Ketentuan dalam UU itu berlaku bagi semua perusahaan tambang yang beroperasi di Tanah Air, tidak terkecuali penambang raksasa seperti Freeport. Penerapan regulasi ini bertujuan meningkatkan nilai tambah pada barang tambang, sehingga diharapkan dapat lebih memajukan industri tambang di Indonesia.

Pemerintah akan memberi sanksi bagi perusahaan tambang yang menolak membangun smelter, diantaranya menghentikan kontrak karya bagi perusahaan tambang di Indonesia yang tidak memenuhi kewajiban membangun smelter hingga akhir 2014.

Pada Juli 2014 itu, pemerintah Indonesia dan Freeport meneken MoU di mana pihak perusahaan tambang raksasa itu sepakat untuk membayar bea keluar ekspor sesuai peraturan yang terbit pada periode tersebut, membayar jaminan kesungguhan pembangunan smelter sebesar US$115 juta dan meningkatkan royalti.

Terancam Izin Ekspor Dibekukan

Batas waktu yang diberikan kepada Freeport untuk memenuhi komitmen pembangunan smelter adalah hingga 25 Januari 2015. Sudirman mengaku kecewa pada Freeport, karena sampai 20 Januari 2015 ternyata lokasi dan tanah yang akan digunakan untuk pembangunan smelter pun belum jelas. Ia pun memperingatkan, Jika batas waktu dilewati, maka izin ekspor mineral Freeport akan dibekukan.

Presiden Direktur PT Freeport Indonesia Maroef Sjamsoeddin, Kamis 22 Januari 2015, menyatakan komitmen perusahaan untuk tunduk patuh pada segala peraturan di Indonesia.

Ia mengakui Freeport masih belum bisa mengimbangi ritme pemerintah yang amat cepat dalam upaya hilirisasi industri pertambangan. “Saya akui perusahaan ini berada di jalur lambat dalam upaya menunjukkan komitmennya kepada regulator,” ujar Maroef di Jakarta.

Maroef berharap dengan komitmen ini, pemerintah tidak terburu-buru membekukan izin operasional dan ekspor Freeport.
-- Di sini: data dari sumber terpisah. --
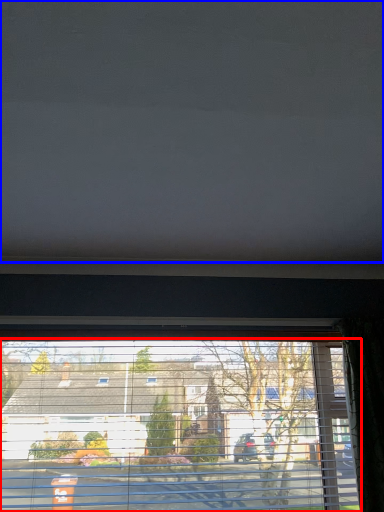
Question: Among these objects, which one is farthest to the camera, window (highlighted by a red box) or blind (highlighted by a blue box)?

Choices:
 (A) window
 (B) blind

Answer: (A)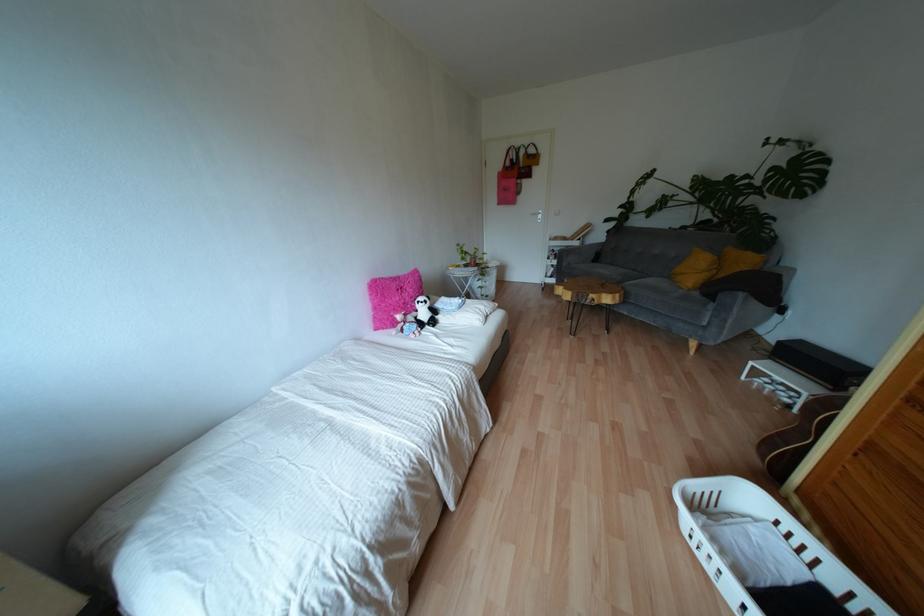
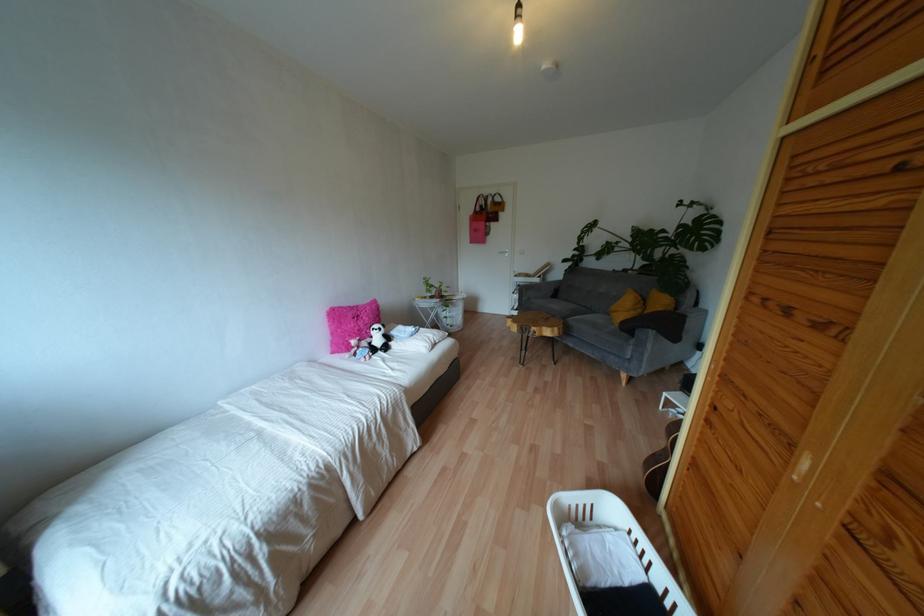
Where in the second image is the point corresponding to (695,269) from the first image?

(623, 308)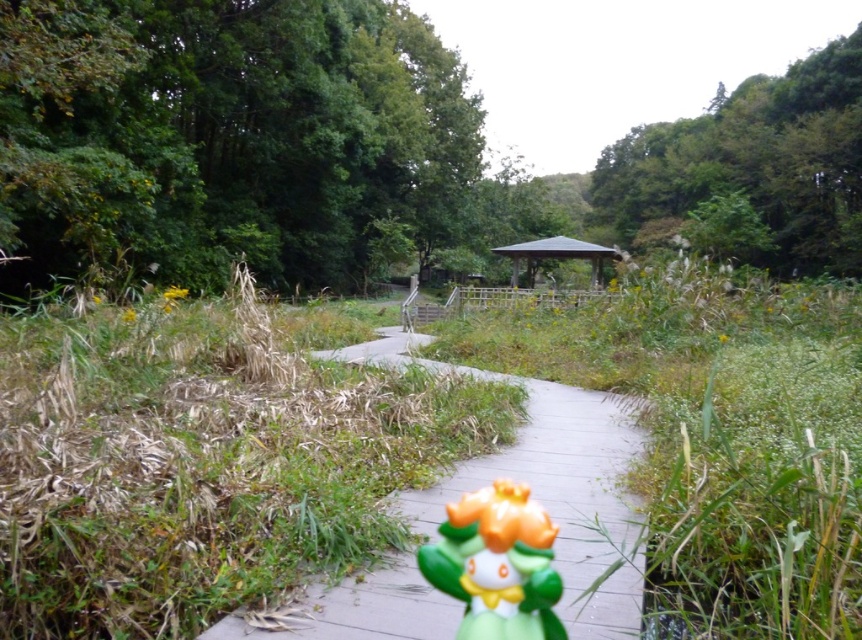
You are a gardener planning to mow the green grass at center and trim the green wooden gazebo at center. Which object requires more attention to avoid damaging it during maintenance?

The green wooden gazebo at center requires more attention to avoid damaging it during maintenance since it is thicker than the green grass at center.

You are a gardener planning to mow the green grass at center and wooden at center. Which area should you mow first if you want to avoid walking on freshly cut grass?

The green grass at center is in front of wooden at center, so you should mow the green grass at center first to avoid walking over it after cutting.

You are standing at the entrance of the wooden pathway in the image. You want to walk straight ahead towards the center of the scene. Will you step onto the green grass at center before reaching the gazebo or pavilion on the right side of the path?

The green grass at center is located at point (203, 467) in the scene. Since the gazebo or pavilion is on the right side of the path and the grass is at the center, walking straight ahead would lead you to the green grass at center before reaching the gazebo or pavilion on the right side.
Sebab, keberadaan Freeport dinilai penting sebagai penggerak laju perekonomian di wilayah Papua. Catatan Maroef menunjukkan Freeport mengupah hingga 13 ribu karyawan lokal yang bekerja langsung di area pertambangannya.
“Kalau Freeport ini berhenti, jika terjadi pengangguran sebanyak itu, bagaimana dampak sosialnya?” kata Maroef.

Untuk itu, Maroef menegaskan, Freeport akan melaksanakan komitmennya dalam mematuhi segala sesuatu yang mengatur kegiatan usaha maupun operasional pertambangannya. Termasuk pembangunan smelter. “Perusahaan ini tidak boleh memberikan tambahan beban untuk pemerintah, bangsa, dan negara. Lapangan kerja harus terbuka dan keberadaannya harus dipertahankan,” kata Maroef.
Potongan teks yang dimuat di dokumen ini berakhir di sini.